(Data for this task):
----------
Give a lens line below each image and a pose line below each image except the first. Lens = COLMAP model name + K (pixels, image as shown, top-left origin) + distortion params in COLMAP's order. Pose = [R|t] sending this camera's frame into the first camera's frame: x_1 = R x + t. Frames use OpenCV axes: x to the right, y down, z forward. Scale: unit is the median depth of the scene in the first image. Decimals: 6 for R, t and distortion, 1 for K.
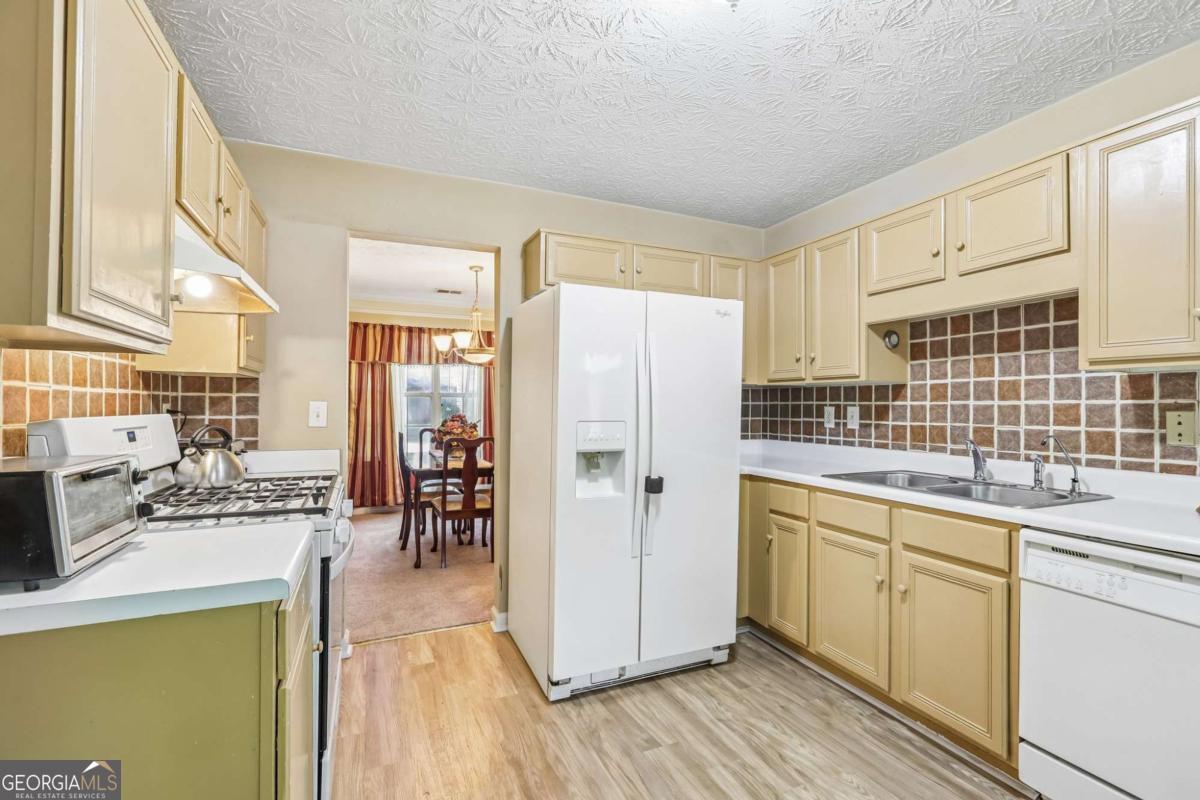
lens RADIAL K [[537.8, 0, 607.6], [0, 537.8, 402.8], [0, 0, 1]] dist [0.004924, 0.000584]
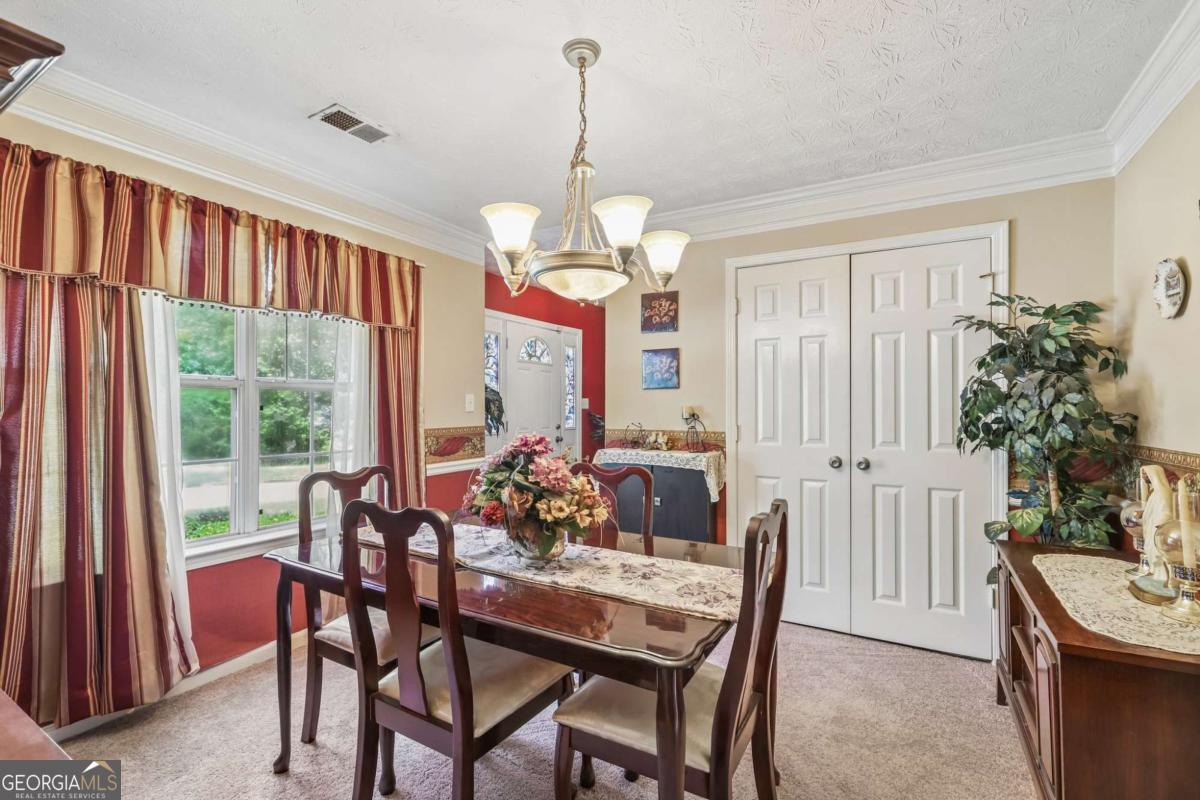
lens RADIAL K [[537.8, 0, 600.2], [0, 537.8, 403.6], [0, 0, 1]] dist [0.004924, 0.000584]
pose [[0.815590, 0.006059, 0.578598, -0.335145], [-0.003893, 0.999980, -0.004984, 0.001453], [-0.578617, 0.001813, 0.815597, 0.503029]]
----------
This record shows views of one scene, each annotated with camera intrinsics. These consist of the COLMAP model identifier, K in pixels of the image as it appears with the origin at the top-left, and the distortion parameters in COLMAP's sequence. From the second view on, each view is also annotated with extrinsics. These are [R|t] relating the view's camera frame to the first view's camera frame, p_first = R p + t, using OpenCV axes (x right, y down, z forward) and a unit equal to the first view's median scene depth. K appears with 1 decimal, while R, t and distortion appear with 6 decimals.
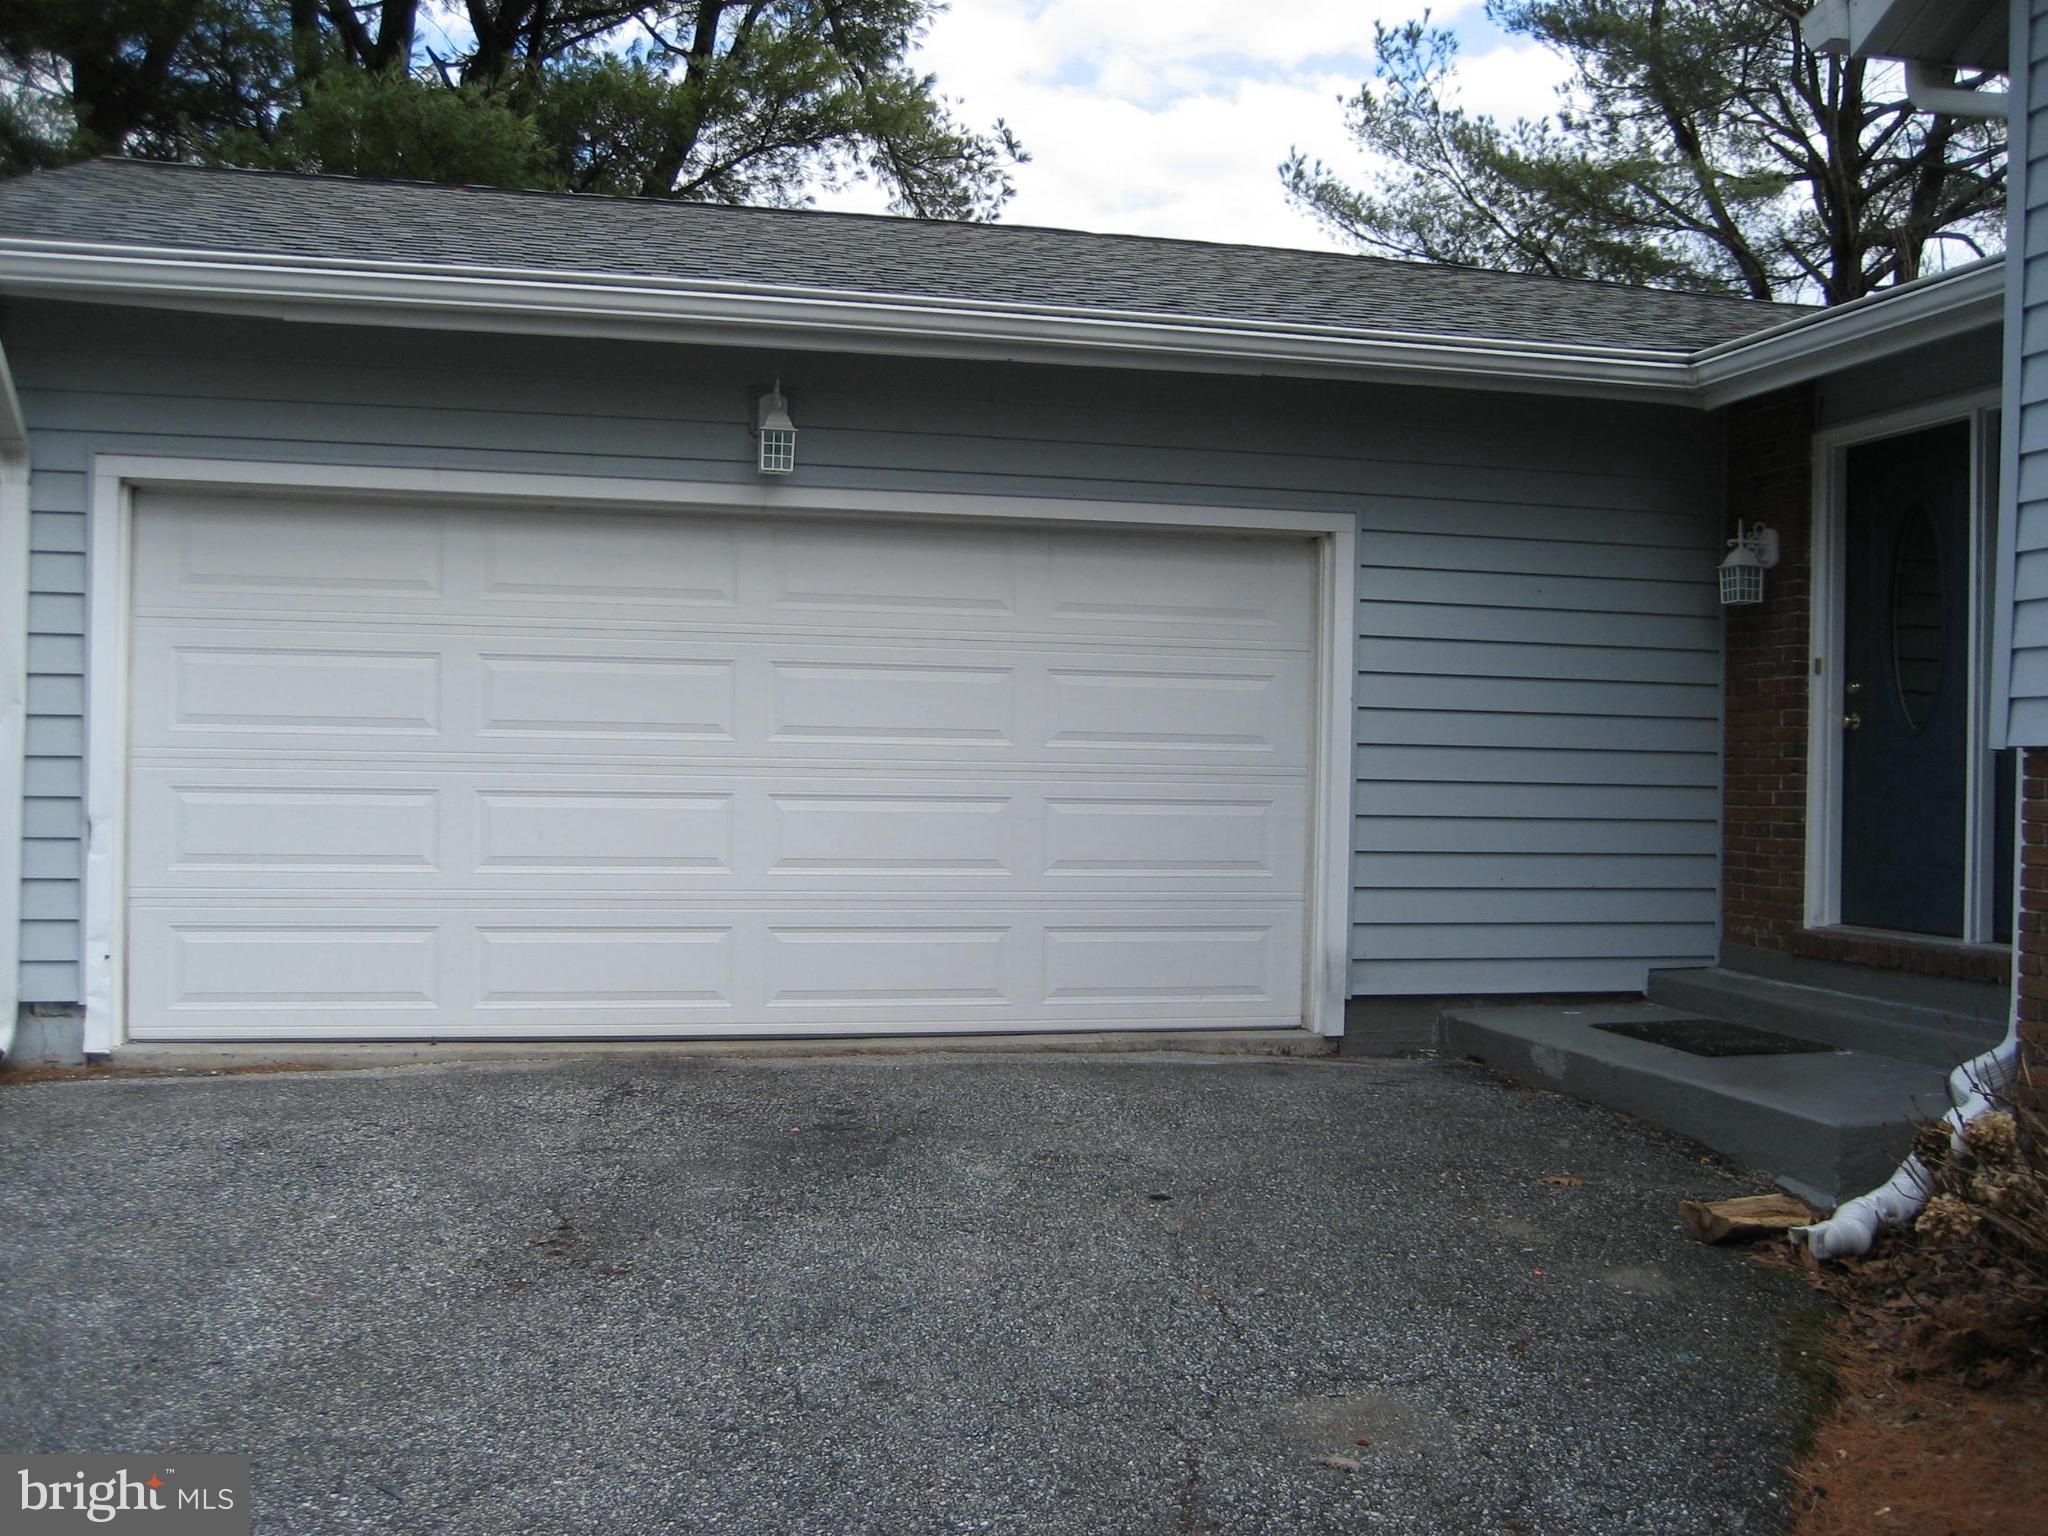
----------
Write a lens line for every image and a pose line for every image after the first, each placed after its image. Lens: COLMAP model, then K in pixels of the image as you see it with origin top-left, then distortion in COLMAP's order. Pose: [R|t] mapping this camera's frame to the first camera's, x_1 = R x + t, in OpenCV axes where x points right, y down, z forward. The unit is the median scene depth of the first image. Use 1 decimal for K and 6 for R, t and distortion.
----------
(Aim of the exercise):
Reproduce the listing lines from the one containing "Give a lens" through the one containing "0.001813, 0.815597, 0.503029]]", inclusive, with "Decimals" renamed to "Precision" and nothing else altered. Leave the pictures out.

(Written reply):
Give a lens line below each image and a pose line below each image except the first. Lens = COLMAP model name + K (pixels, image as shown, top-left origin) + distortion params in COLMAP's order. Pose = [R|t] sending this camera's frame into the first camera's frame: x_1 = R x + t. Frames use OpenCV axes: x to the right, y down, z forward. Scale: unit is the median depth of the scene in the first image. Precision: 6 for R, t and distortion, 1 for K.
lens RADIAL K [[537.8, 0, 607.6], [0, 537.8, 402.8], [0, 0, 1]] dist [0.004924, 0.000584]
lens RADIAL K [[537.8, 0, 600.2], [0, 537.8, 403.6], [0, 0, 1]] dist [0.004924, 0.000584]
pose [[0.815590, 0.006059, 0.578598, -0.335145], [-0.003893, 0.999980, -0.004984, 0.001453], [-0.578617, 0.001813, 0.815597, 0.503029]]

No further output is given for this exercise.